The implications of the quote are fascinating.
Montalcini suggests that experience, more than any other single factor, has sharpened her thinking, even as her brain enters its 11th decade. If this is in fact true, sign me up for experience, and lots of it.
The problem, of course, arises in first defining the term experience and then establishing the connections between it and continued healthy brain activity.
Experience has been defined in various ways, particularly within academic research. For example, in women’s history, scholars have looked to experiential knowledge to gain access to women’s voices that have been traditionally excluded from the archive. The term can also be understood in its more common sense definition as knowledge gained from repeated activity.

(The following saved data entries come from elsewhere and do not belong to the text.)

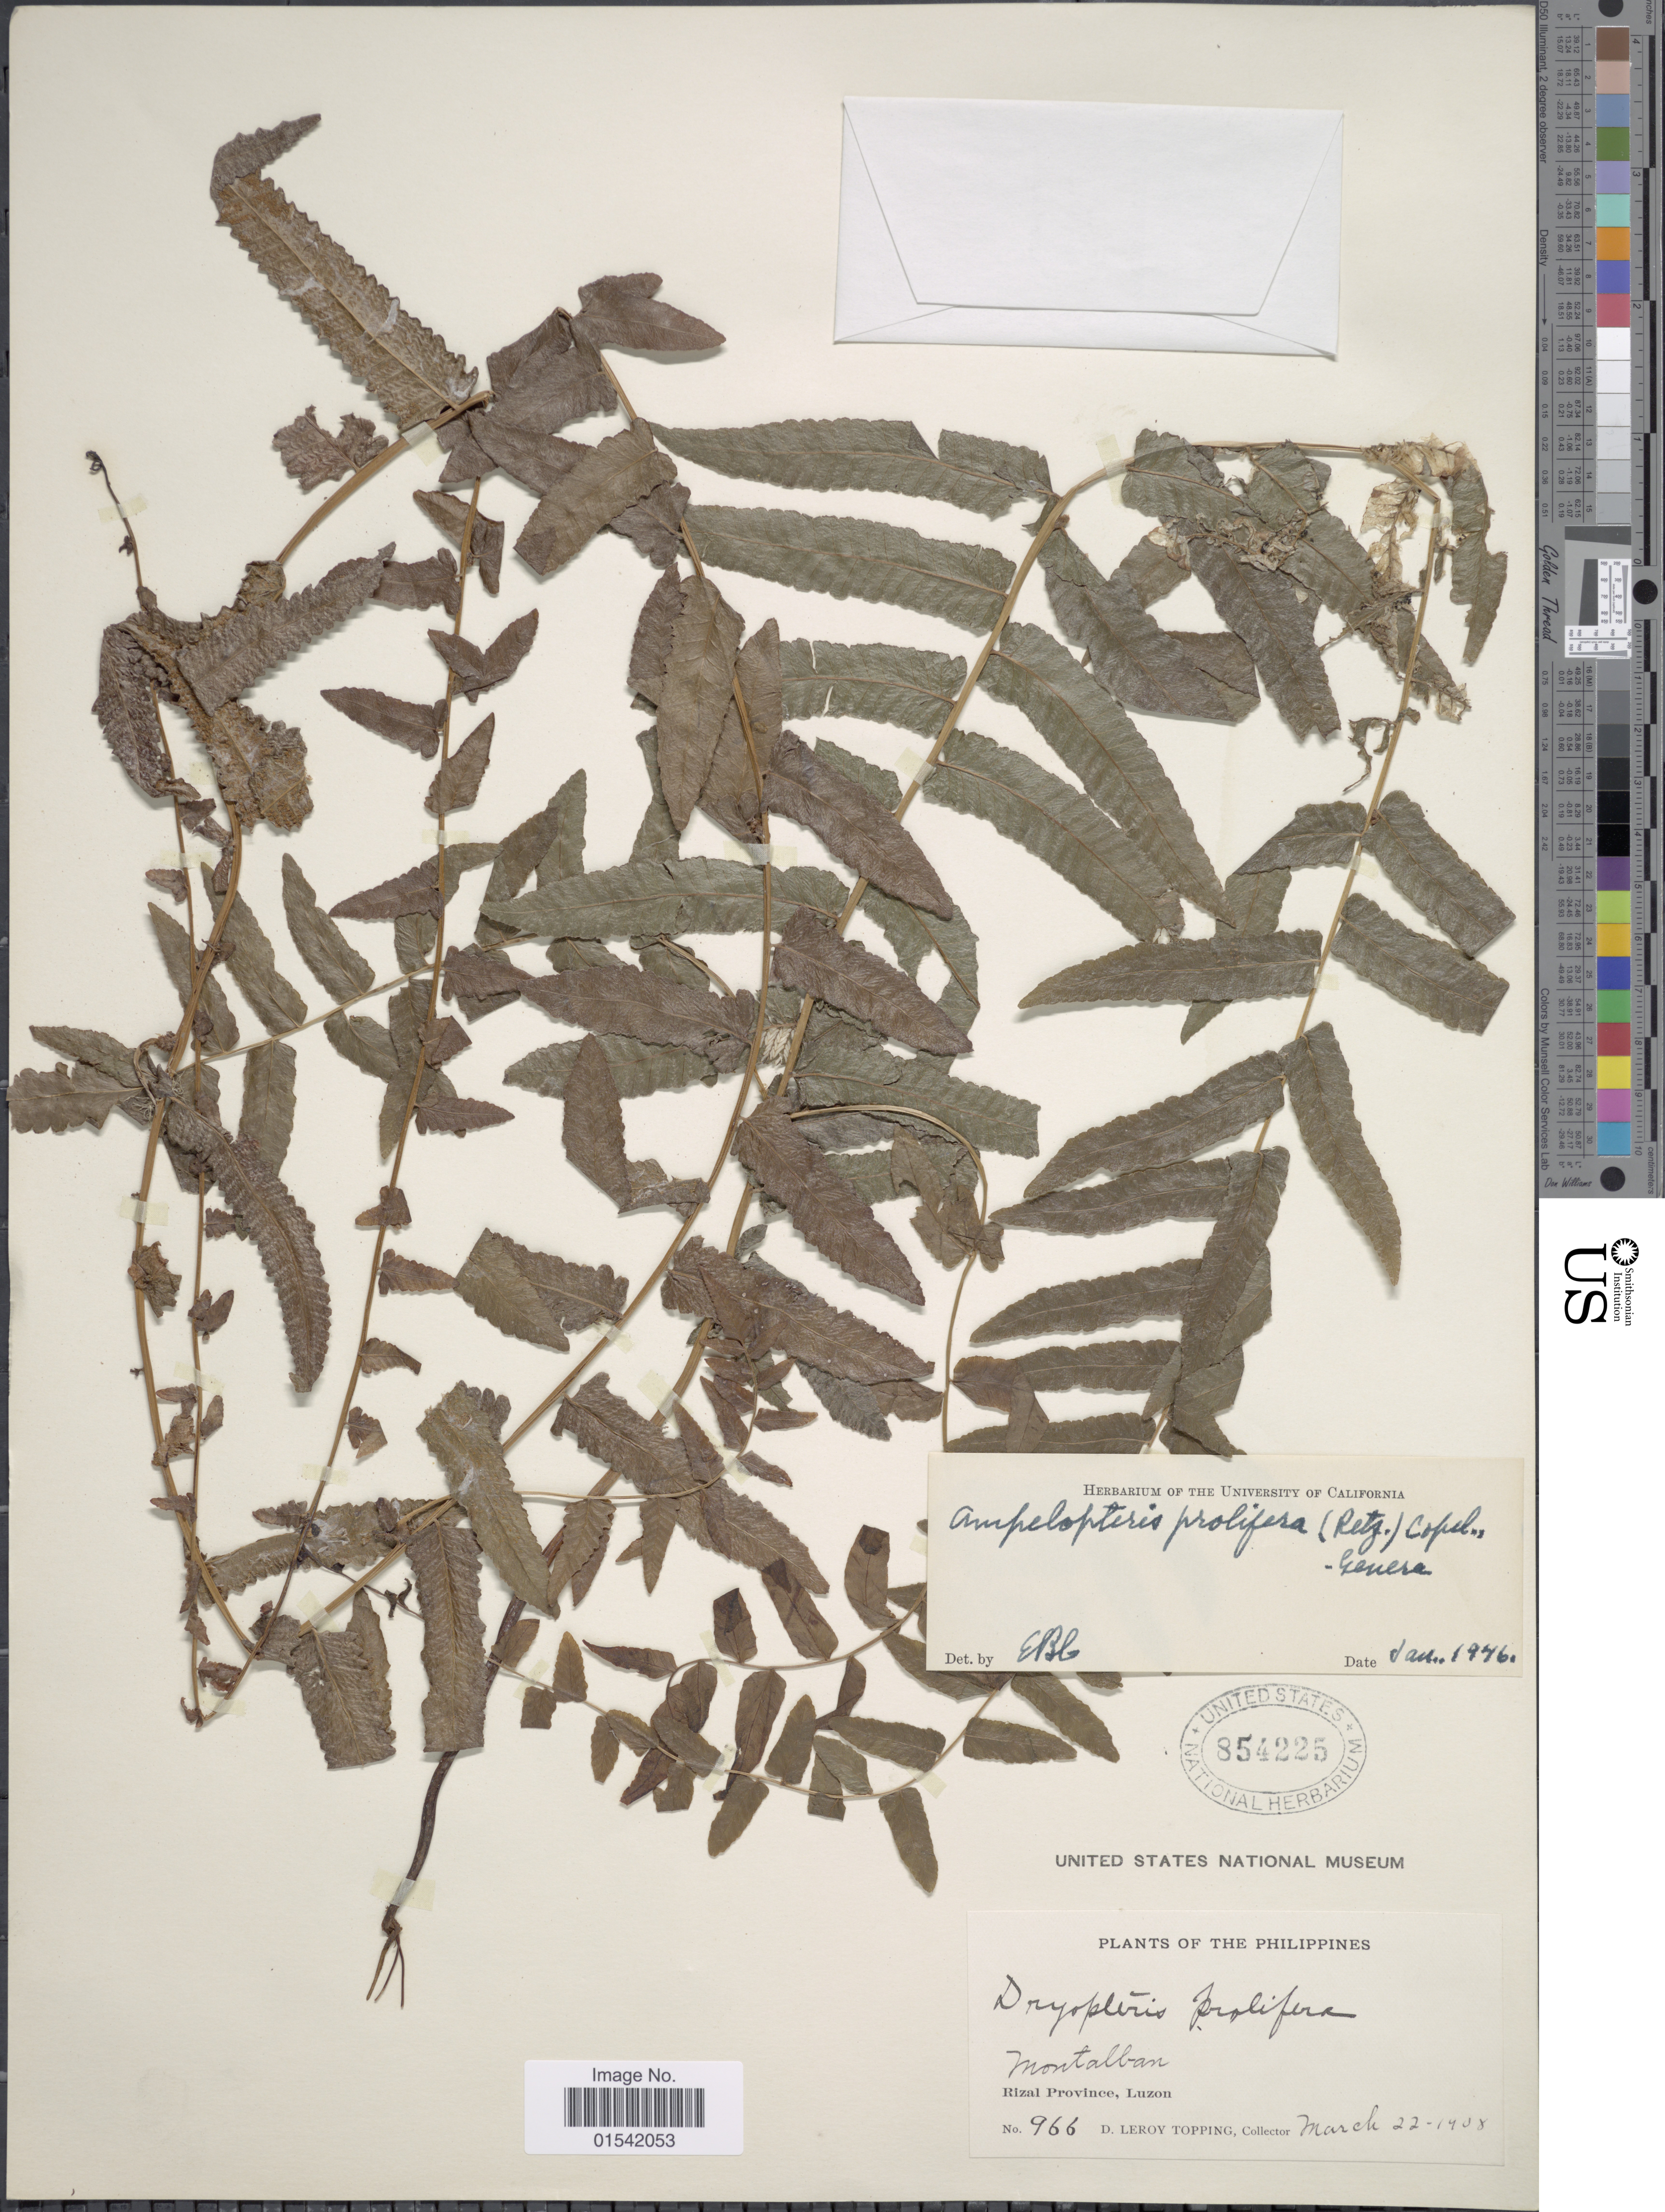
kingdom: Plantae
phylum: Tracheophyta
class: Polypodiopsida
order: Polypodiales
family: Thelypteridaceae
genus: Ampelopteris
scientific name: Ampelopteris prolifera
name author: (Retz.) Copel.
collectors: D. L. Topping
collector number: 966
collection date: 1908-03-22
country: Philippines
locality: Montalban, Rizal Province, Luzon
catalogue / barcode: US 854225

There has also been research on the connection between certain experiences and brain function. Benjamin Libet‘s work on the connection between brain activity and consciousness and a recent study on how brain activity is altered during religious experience are but a few examples.
However, when Montalcini mentions experience, she defines it in terms of difficulty. In the AP article, she explains that the anti-Jewish laws under Mussolini in the 1930s forced her out of the university and into a makeshift lab at home. “Above all, don’t fear difficult moments,” she says. “The best comes from them.”
According to Montalcini’s logic, difficulty makes the mind sharper.
Joan Acocella, a cultural critic for The New Yorker, echoes this sentiment. In the introduction to Twenty-Eight Artists and Two Saints, her excellent book of essays on dancers, writers and choreographers, she explains the thing that most of the artists she discusses have in common.
“But my view of things is more Grundy-esque: that what allows genius to flower is not neurosis, but its opposite, ‘ego strength,’ meaning (among other things) ordinary, Sunday-school virtues such as tenacity and above all the ability to survive disappointment.”
If one had the option, it would be a difficult choice to make: have things be easy and the mind atrophies, or go through difficulty and survive disappointment and the mind gets sharper.